The optimist will look at the Washington Nationals’ performance Sunday night in a 6-5 loss against the Chicago Cubs and talk about how plucky they were. The team trailed 4-0 early and saw that deficit widen to 6-1 by the sixth inning before Anthony Rendon hit a three-run home run to close the gap to 6-4. In the seventh inning, Howie Kendrick added a solo home run to make it a one-run game before the Nats succumbed.
The realist will look at that game and note the Nationals were outplayed early and never had a chance. According to FanGraphs, Washington’s win probability never rose above 36 percent and in the end the team won just once in the three-game series against Chicago.
No matter how you look at it, this latest loss dropped Washington’s record to 19-27, giving the Nationals a 23 percent chance to win the division and a 42 percent chance to make the playoffs, per FanGraphs, heading into a four-game series against the Mets.
That’s far from how most people expected this season to go for Washington, but there are circumstances that could lead to a turnaround.

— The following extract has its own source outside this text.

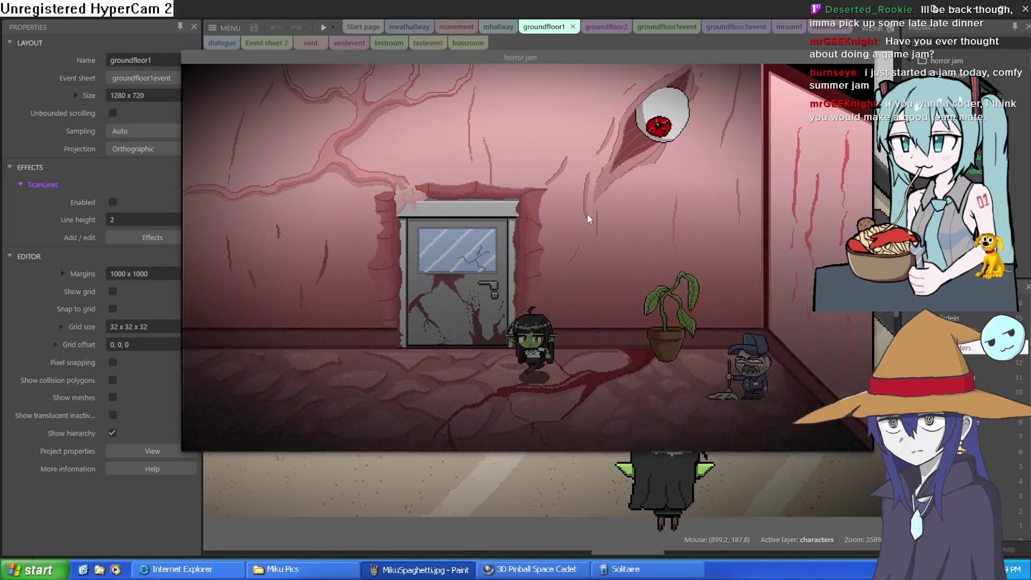
key(Right)
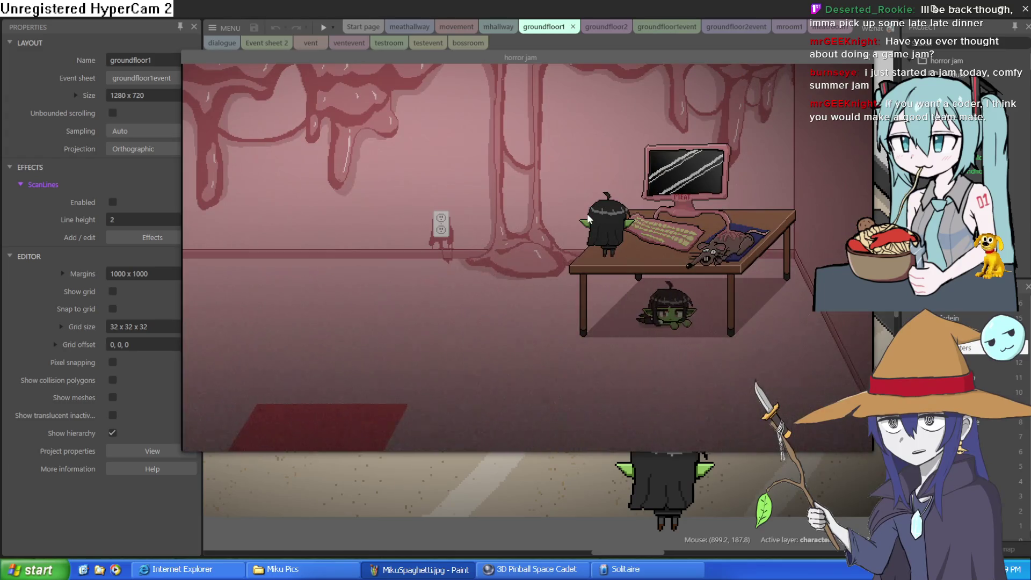
click(866, 57)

The pitching, while tough to watch sometimes, isn’t as bad as it looks. No team has a bigger gap between its actual ERA and its expected ERA than the Nationals. The latter is a numerical representation of how their ERA would look if they experienced league average results on balls in play and league average timing (also known as fielding independent pitching). If the difference between Washington’s actual ERA (4.88) and expected ERA (4.03 FIP) were to hold for the entire season, it would be the largest gap since 1938. The Nationals’ bullpen, the source of most of the team’s pitching woes, is sixth worst in the majors this year by expected ERA, not the worst as indicated by its robust 6.60 ERA.
Plus, the team, as a whole, has been unlucky. The Nationals have a minus-30 run differential over 46 games, which translates to a 20-26 record, slightly better than their actual 19-27 record, heading into Monday night. If we look at the type of results they have at the plate and the sequence of those results, which also plays a role — think of how four consecutive walks in an inning would produce a run but those same four walks spread out over the course of the game might not result in anything of note — we would expect Washington to sport a 21-25 record. Not a huge improvement, but every win counts when fighting for the division.
The main takeaways: The Nationals are better than they have shown. But they still have to improve significantly to reach the postseason.
Helping in that regard is a relatively weak remaining schedule. According to FanGraphs, Washington’s average remaining opponent is expected to win less than 50 percent of its games. When compared with the Philadelphia Phillies (.505 average win rate for remaining opponents) and Atlanta Braves (.495) this could be the Nationals’ best opportunity to gain ground.
Add in health for a lineup that is starting to resemble the one we expected on Opening Day, and the Nationals can continue to climb. But they will have to outpace their preseason projections to reach the playoffs.
If Washington simply played to its preseason expectations (that of a 91-win team) the rest of the way, we would expect it to finish the season with 84 wins, two fewer than the Phillies and one fewer than the Braves.
After such a big early-season hole, the key for a Washington playoff push will be the confluence of the three factors above — better luck, better health and an easier schedule.
It all starts with the upcoming pair of four-game stints against the Mets and Miami Marlins. There is a 61 percent chance they go 5-3 or better during this stretch. If they don’t, it might be time to start looking toward next year.